(Stored data entries)
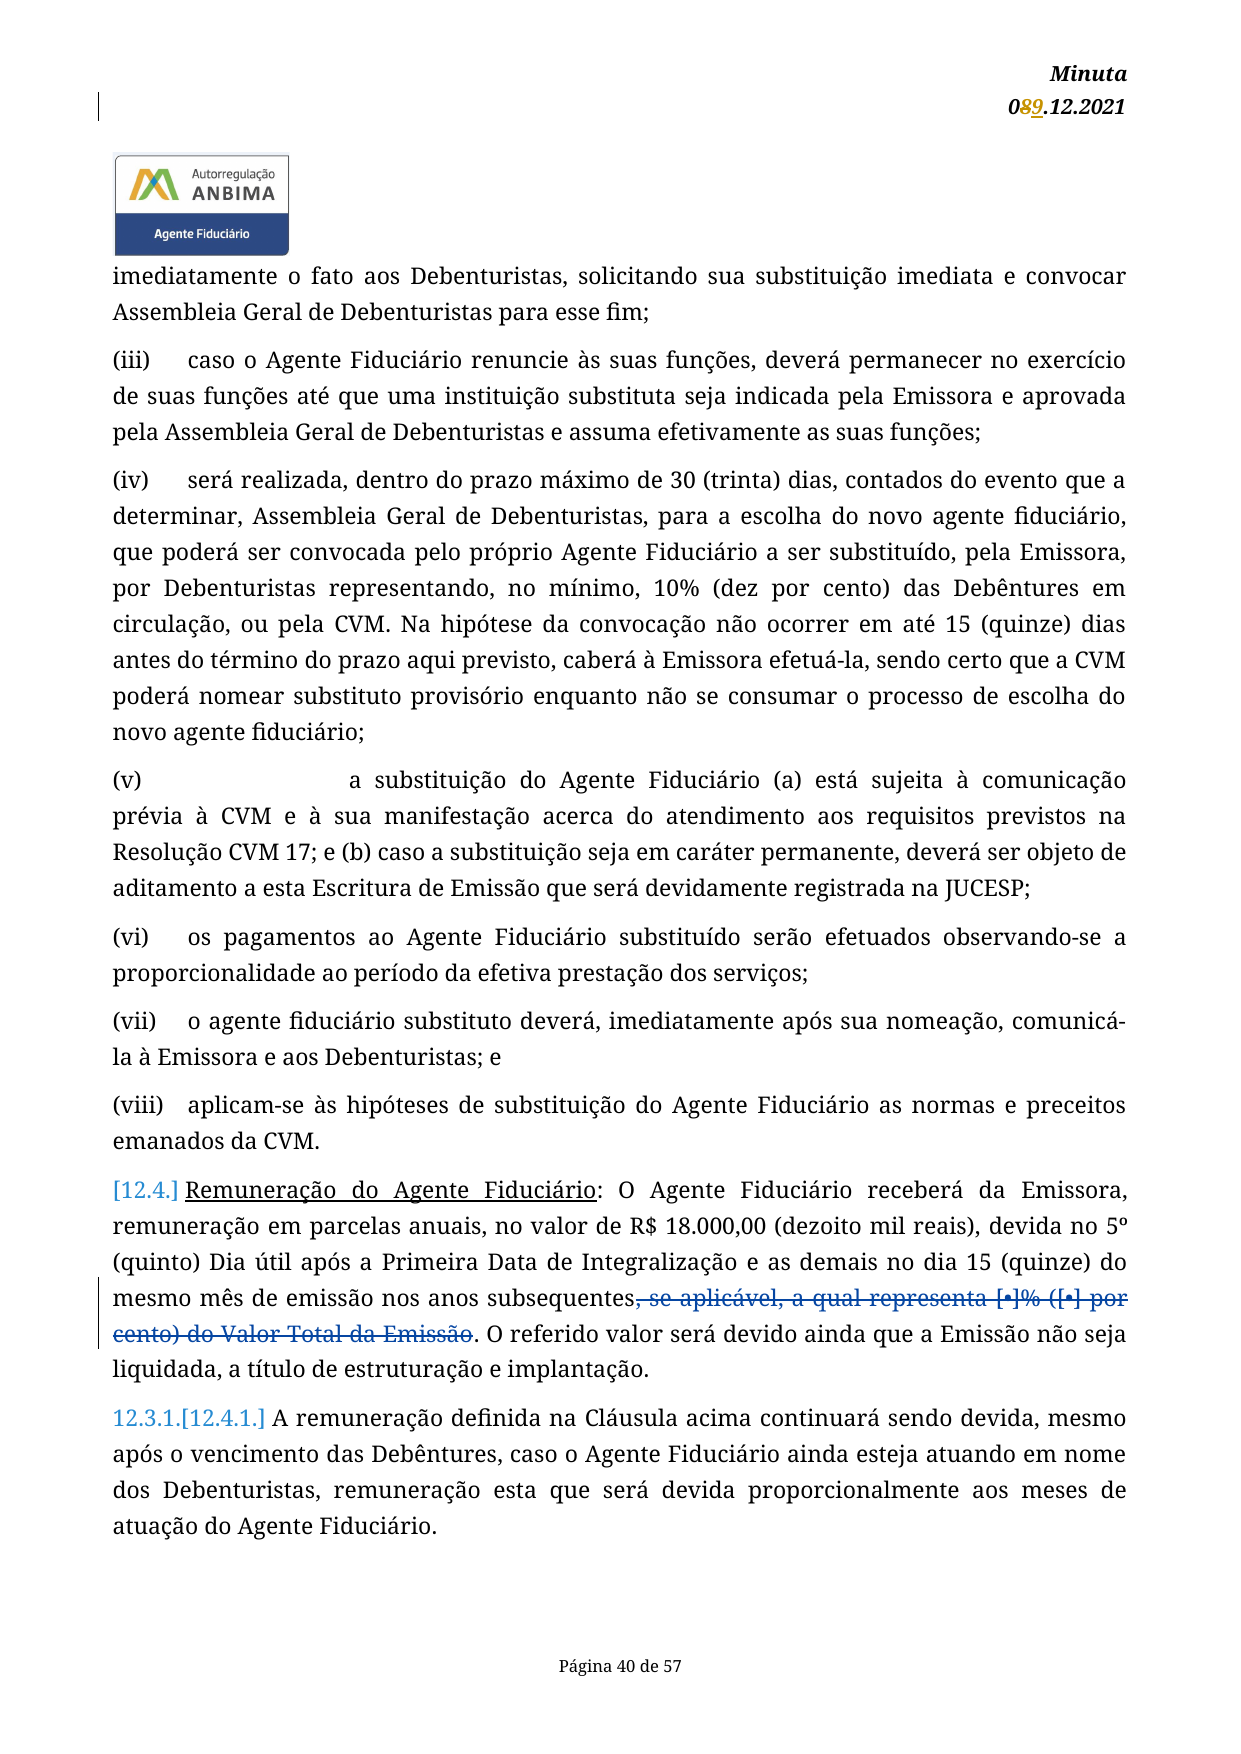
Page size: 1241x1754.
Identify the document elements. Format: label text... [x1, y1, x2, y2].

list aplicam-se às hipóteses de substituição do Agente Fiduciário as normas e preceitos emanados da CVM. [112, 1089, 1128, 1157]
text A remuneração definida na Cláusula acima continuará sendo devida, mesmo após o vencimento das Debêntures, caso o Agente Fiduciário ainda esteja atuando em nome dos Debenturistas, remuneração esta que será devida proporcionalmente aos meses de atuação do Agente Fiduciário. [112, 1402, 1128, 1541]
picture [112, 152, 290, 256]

DIRECTIVE
None of the pictures should appear, though every line of the data above must be reproduced exactly.

RESPONSE
Page size: 1241x1754.
Identify the document elements. Format: label text... [x1, y1, x2, y2].

list aplicam-se às hipóteses de substituição do Agente Fiduciário as normas e preceitos emanados da CVM. [112, 1089, 1128, 1157]
text A remuneração definida na Cláusula acima continuará sendo devida, mesmo após o vencimento das Debêntures, caso o Agente Fiduciário ainda esteja atuando em nome dos Debenturistas, remuneração esta que será devida proporcionalmente aos meses de atuação do Agente Fiduciário. [112, 1402, 1128, 1541]
picture [112, 152, 290, 256]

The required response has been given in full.